Tuesday, July 11, 2006

Incentives and Old Houses

I've traveled around to various cities in the country, and have often taken a city tour. In many cities, the cheerful tour guide likes to point out some ridiculous architectural detail, and state that it was the result of some strange tax that they had way back then.

Countless cities seemed to tax houses based on their widths, so people built really narrow houses. This happened in Frederickburg, VA, Amsterdam, Holland, Charleston, SC, Hanoi, Vietnam and New Orleans.

Charleston also taxed doors, so people would enter and leave the house through a window that went floor to ceiling. In Savannah, the Marhsall House hotel veranda is accessible only though windows because doors were taxed.

There are all kinds of other examples: you'd be taxed on the number of stories at the front of the house, so people would build houses that were one floor at the street but then two or three floors in the back (so called Camel houses because they had a hump).

Sometimes homeowners were taxed on the square footage of the ground floor, so they'd use jetties to make the second floor stick out.

However, I'm not mentioning this because I'm a big fan of architecture. But I think that it does show how much people will change their behavior in order to avoid paying taxes. They'll enter through windows, live in narrow houses, have strange looking houses with strange humps or with the second floor larger than the first, etc.

Since the income tax has been established, people do all sorts of things, both legal and illegal, to avoid the taxman.

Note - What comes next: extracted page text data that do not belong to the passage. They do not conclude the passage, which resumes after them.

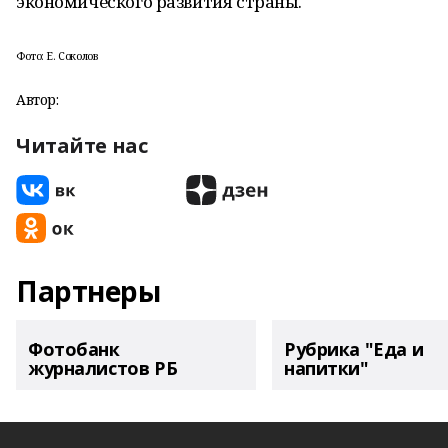
экономического развития страны.
Фото: Е. Соколов
Автор:
Читайте нас
Партнеры
Фотобанк
Рубрика "Еда и
журналистов РБ
напитки"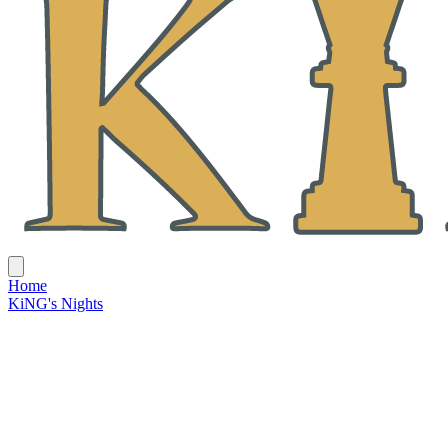
Home
KiNG's Nights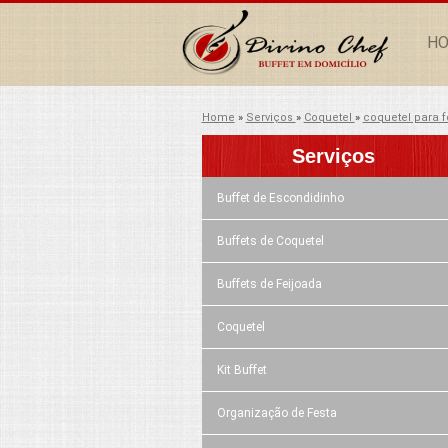
H
Home
»
Serviços
»
Coquetel
»
coquetel para 
Serviços
Buffet de Escondidinho
Buffets de Coquetel
Buffets de Feijoada
Coquetel
Kit Buffet
Organização de Festa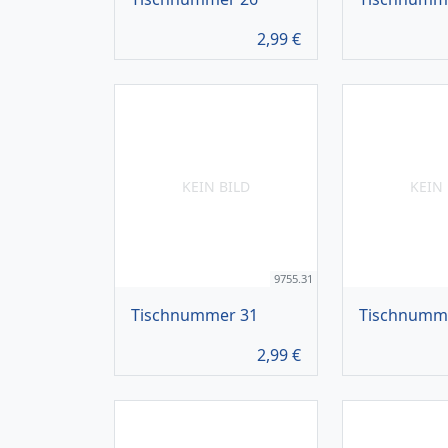
2,99
€
KEIN BILD
KEIN 
9755.31
Tischnummer 31
Tischnumm
2,99
€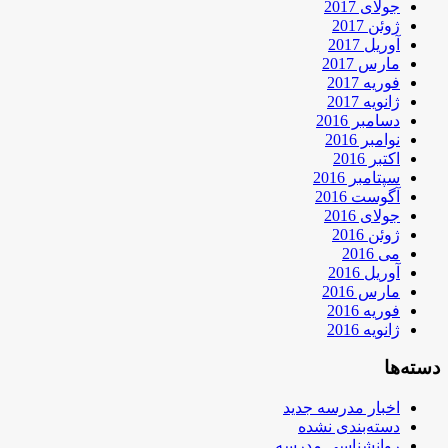
جولای 2017
ژوئن 2017
آوریل 2017
مارس 2017
فوریه 2017
ژانویه 2017
دسامبر 2016
نوامبر 2016
اکتبر 2016
سپتامبر 2016
آگوست 2016
جولای 2016
ژوئن 2016
می 2016
آوریل 2016
مارس 2016
فوریه 2016
ژانویه 2016
دسته‌ها
اخبار مدرسه جدید
دسته‌بندی نشده
روانشناسی مدرسه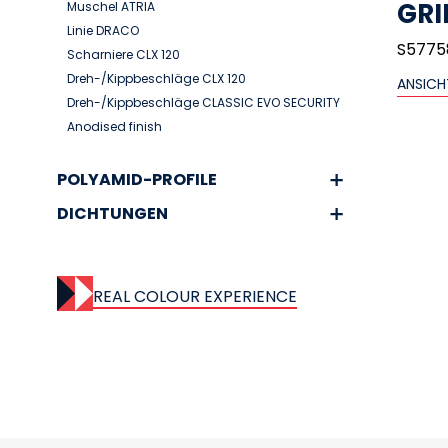
GRI
Muschel ATRIA
Linie DRACO
S5775
Scharniere CLX 120
Dreh-/Kippbeschläge CLX 120
ANSICH
Dreh-/Kippbeschläge CLASSIC EVO SECURITY
Anodised finish
POLYAMID-PROFILE
DICHTUNGEN
REAL COLOUR EXPERIENCE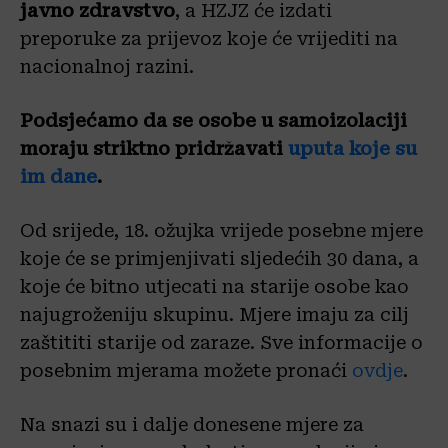
javno zdravstvo
, a HZJZ će izdati
preporuke za prijevoz koje će vrijediti na
nacionalnoj razini.
Podsjećamo da se osobe u samoizolaciji
moraju striktno pridržavati
uputa koje su
im dane
.
Od srijede, 18. ožujka vrijede posebne mjere
koje će se primjenjivati sljedećih 30 dana, a
koje će bitno utjecati na starije osobe kao
najugroženiju skupinu. Mjere imaju za cilj
zaštititi starije od zaraze. Sve informacije o
posebnim mjerama možete pronaći
ovdje
.
Na snazi su i dalje donesene mjere za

Yet, today, when various politicians say they're going to raise taxes on the rich, they believe that the rich aren't going to alter their behavior (like moving to another state, setting up various trusts, deferring income, etc). And while it's true that some wealthy people have strong connections to the local community or can't easily relocate, some can. More importantly, those of us who are not wealthy yet may decide to locate in a more dynamic state with lower taxes.